→ Excerpted data
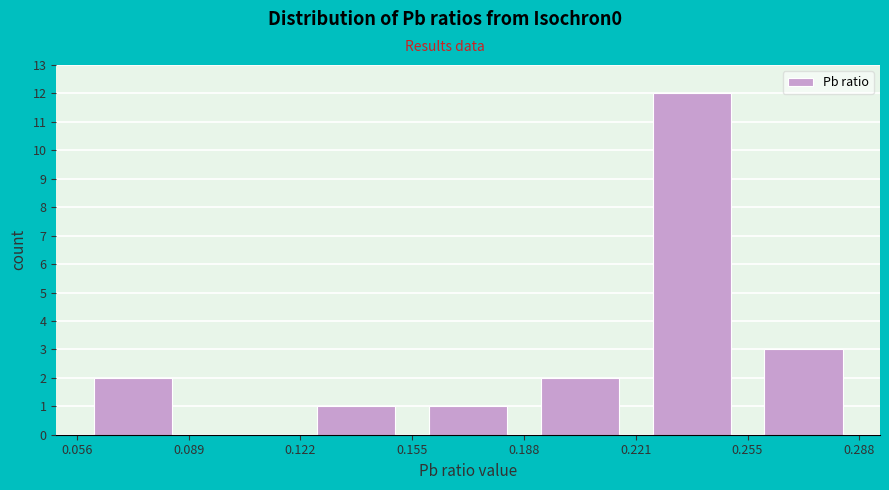

Reading left to right, transcribe this chart: for each bar, give the range it covers on the x-axis and its height. The values are not printed on the chart, so give them approximately, as read against the axis.

0.056 to 0.089: 2
0.089 to 0.122: 0
0.122 to 0.155: 1
0.155 to 0.188: 1
0.188 to 0.221: 2
0.221 to 0.255: 12
0.255 to 0.288: 3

→ Task directions
Reproduce the entries above word for word, leaving out the pictures.

→ Answer space
Reading left to right, transcribe this chart: for each bar, give the range it covers on the x-axis and its height. The values are not printed on the chart, so give them approximately, as read against the axis.

0.056 to 0.089: 2
0.089 to 0.122: 0
0.122 to 0.155: 1
0.155 to 0.188: 1
0.188 to 0.221: 2
0.221 to 0.255: 12
0.255 to 0.288: 3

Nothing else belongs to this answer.